Отрывок:

История одного портрета

– Ты ведь в Москве в нашем поспредстве жить будешь? – отозвав меня из корректорской в коридор редакции, утвердительно спросила длинноногая Галка Петрова, небрежно, с высоты своего роста, водя перед моим носом внушительным конвертом. – Дружбаны-архитекторы передали для одного чувака. Он тебя сам найдёт. Не вздумай только с ним кокетничать...
Я недоуменно пожала плечами. Меня ждала очередная сессия на журфаке МГУ и передать этот дурацкий конверт кому бы то ни было труда не составляло.
«Чувак» объявился быстро. Небольшого роста, усато-носатый интеллигент в очках искрился приветливым темпераментом и тембром обволакивающего баритона, где чеканилась грамотная, по-дикторски отточенная речь, из которой я успела понять, что Ашхабад очень милый город, в нём живут очень милые люди, что есть они и в Москве, в частности, там, куда сейчас мой гость направляется и куда приглашает и меня. 
Сражённая, почти загипнотизированная таким напором, я послушно, без тени кокетства, проследовала за новым знакомым.

Извлечённые данные:
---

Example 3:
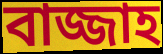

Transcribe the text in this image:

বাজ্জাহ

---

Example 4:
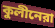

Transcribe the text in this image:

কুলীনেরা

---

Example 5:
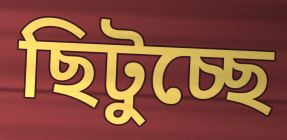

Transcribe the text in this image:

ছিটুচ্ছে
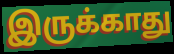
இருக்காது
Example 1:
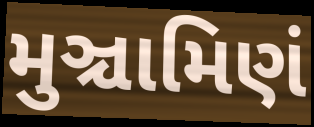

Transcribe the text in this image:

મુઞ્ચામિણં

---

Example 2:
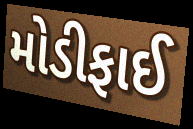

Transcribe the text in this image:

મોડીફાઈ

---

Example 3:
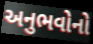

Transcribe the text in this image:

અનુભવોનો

* * *

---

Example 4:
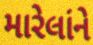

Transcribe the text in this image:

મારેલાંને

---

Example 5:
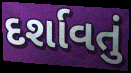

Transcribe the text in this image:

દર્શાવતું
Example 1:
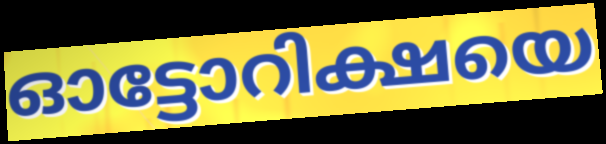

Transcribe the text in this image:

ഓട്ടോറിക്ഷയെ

* * *

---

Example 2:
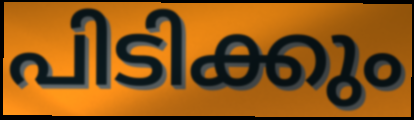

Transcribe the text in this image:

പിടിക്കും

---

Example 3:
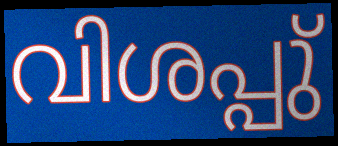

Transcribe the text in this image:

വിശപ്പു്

Задание:
Перечислите, пожалуйста, всё, что, по словам отрывка, удалось понять из речи «чувака» при первой встрече.

Ответ:
1. Ашхабад — очень милый город.
2. В нём живут очень милые люди.
3. Такие люди есть и в Москве, в частности там, куда гость сейчас направляется.
4. Туда он приглашает и автора рассказа.